◆ **What to work on**
Please restate word for word, and with nothing added, the lines that run from the one holding "Ariana Grande Stuns in Vivienne" to the end of the entries below.

◆ **Records excerpted from a collection**

══════════════════════════════

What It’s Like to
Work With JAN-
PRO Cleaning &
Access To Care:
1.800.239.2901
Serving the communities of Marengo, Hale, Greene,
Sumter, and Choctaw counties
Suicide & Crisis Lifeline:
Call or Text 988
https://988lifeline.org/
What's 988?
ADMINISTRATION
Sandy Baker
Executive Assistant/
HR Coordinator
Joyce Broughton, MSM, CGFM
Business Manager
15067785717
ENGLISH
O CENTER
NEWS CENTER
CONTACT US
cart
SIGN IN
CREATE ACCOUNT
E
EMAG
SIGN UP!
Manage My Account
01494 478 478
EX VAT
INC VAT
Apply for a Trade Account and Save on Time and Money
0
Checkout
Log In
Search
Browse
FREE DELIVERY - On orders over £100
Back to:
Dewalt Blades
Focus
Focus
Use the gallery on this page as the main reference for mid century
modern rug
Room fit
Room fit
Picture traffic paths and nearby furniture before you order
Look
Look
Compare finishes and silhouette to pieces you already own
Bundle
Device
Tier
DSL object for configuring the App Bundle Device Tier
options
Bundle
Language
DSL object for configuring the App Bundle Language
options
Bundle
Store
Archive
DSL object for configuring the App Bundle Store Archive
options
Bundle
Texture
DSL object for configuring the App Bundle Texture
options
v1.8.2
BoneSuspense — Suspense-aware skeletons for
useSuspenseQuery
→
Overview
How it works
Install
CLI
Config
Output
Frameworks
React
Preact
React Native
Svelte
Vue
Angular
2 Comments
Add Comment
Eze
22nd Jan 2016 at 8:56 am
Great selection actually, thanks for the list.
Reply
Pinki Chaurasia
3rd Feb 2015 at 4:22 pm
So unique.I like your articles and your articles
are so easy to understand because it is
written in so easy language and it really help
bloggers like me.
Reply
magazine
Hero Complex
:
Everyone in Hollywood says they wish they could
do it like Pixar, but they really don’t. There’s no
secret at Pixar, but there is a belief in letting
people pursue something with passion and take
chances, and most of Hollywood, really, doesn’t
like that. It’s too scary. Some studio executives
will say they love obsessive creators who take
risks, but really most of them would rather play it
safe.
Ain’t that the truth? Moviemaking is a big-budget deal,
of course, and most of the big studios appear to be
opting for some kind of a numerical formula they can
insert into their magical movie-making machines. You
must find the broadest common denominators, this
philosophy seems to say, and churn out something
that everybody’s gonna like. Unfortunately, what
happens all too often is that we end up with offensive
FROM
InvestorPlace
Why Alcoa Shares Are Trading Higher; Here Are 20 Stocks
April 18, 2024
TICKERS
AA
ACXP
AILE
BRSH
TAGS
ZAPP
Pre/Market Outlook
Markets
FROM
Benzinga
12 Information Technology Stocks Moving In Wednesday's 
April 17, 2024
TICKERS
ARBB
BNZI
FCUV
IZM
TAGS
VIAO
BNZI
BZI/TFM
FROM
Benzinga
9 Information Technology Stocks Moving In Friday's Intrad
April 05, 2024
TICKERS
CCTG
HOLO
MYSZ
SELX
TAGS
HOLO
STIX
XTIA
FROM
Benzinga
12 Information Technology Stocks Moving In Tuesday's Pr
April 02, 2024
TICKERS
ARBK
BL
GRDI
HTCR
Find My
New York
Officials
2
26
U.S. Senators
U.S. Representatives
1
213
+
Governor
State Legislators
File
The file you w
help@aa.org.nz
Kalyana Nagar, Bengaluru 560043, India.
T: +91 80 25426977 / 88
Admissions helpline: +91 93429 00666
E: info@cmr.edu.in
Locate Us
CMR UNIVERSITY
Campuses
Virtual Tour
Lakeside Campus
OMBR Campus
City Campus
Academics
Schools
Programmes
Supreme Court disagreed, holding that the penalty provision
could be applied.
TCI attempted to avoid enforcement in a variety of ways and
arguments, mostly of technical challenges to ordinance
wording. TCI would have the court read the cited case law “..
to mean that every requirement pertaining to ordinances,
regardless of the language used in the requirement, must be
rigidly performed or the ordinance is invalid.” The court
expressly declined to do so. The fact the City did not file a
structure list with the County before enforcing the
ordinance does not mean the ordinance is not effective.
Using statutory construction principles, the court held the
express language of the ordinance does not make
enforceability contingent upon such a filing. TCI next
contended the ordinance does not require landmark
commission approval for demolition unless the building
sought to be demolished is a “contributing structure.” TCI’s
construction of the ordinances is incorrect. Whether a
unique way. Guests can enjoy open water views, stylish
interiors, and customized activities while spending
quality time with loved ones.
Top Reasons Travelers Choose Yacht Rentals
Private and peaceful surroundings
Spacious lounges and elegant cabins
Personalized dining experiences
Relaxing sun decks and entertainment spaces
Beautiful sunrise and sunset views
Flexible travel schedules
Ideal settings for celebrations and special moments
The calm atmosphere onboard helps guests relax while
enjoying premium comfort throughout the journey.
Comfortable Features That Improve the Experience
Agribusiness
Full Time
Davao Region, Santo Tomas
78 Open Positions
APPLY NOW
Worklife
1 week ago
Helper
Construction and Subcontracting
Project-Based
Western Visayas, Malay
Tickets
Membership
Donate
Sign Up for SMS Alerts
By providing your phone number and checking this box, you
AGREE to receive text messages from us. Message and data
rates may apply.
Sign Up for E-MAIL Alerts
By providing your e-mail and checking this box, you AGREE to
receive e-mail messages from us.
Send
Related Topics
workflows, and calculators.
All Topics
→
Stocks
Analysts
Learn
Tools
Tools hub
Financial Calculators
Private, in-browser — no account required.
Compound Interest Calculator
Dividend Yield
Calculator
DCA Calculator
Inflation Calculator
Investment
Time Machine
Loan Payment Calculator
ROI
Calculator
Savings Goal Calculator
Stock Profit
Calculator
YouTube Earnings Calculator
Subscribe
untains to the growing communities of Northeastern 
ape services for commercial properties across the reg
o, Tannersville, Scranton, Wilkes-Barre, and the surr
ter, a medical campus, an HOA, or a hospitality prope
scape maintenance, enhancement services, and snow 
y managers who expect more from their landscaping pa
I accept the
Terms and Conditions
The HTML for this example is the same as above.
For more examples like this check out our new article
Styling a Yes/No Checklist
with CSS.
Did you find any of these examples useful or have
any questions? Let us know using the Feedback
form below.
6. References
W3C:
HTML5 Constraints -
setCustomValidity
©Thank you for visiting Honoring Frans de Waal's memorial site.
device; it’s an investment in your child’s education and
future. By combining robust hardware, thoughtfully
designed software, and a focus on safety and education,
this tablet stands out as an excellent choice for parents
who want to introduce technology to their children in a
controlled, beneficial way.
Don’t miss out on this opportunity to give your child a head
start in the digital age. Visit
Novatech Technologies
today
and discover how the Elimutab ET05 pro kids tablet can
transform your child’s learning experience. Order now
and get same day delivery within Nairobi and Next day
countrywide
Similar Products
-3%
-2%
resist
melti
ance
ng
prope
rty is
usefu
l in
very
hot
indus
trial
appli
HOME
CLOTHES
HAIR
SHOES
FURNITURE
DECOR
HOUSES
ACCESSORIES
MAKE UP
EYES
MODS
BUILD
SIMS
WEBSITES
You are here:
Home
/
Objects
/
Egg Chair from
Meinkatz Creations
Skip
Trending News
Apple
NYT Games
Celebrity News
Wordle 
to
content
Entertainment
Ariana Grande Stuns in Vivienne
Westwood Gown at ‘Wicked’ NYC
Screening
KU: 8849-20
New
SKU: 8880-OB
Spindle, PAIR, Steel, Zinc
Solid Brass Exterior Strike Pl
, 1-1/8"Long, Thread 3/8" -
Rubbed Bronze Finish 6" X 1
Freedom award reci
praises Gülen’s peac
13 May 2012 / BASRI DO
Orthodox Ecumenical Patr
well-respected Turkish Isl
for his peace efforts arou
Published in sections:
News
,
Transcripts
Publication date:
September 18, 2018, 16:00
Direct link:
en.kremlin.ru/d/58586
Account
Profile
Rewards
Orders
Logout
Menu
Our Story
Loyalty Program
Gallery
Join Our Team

══════════════════════════════

◆ **Response to this exercise**
Ariana Grande Stuns in Vivienne
Westwood Gown at ‘Wicked’ NYC
Screening
KU: 8849-20
New
SKU: 8880-OB
Spindle, PAIR, Steel, Zinc
Solid Brass Exterior Strike Pl
, 1-1/8"Long, Thread 3/8" -
Rubbed Bronze Finish 6" X 1
Freedom award reci
praises Gülen’s peac
13 May 2012 / BASRI DO
Orthodox Ecumenical Patr
well-respected Turkish Isl
for his peace efforts arou
Published in sections:
News
,
Transcripts
Publication date:
September 18, 2018, 16:00
Direct link:
en.kremlin.ru/d/58586
Account
Profile
Rewards
Orders
Logout
Menu
Our Story
Loyalty Program
Gallery
Join Our Team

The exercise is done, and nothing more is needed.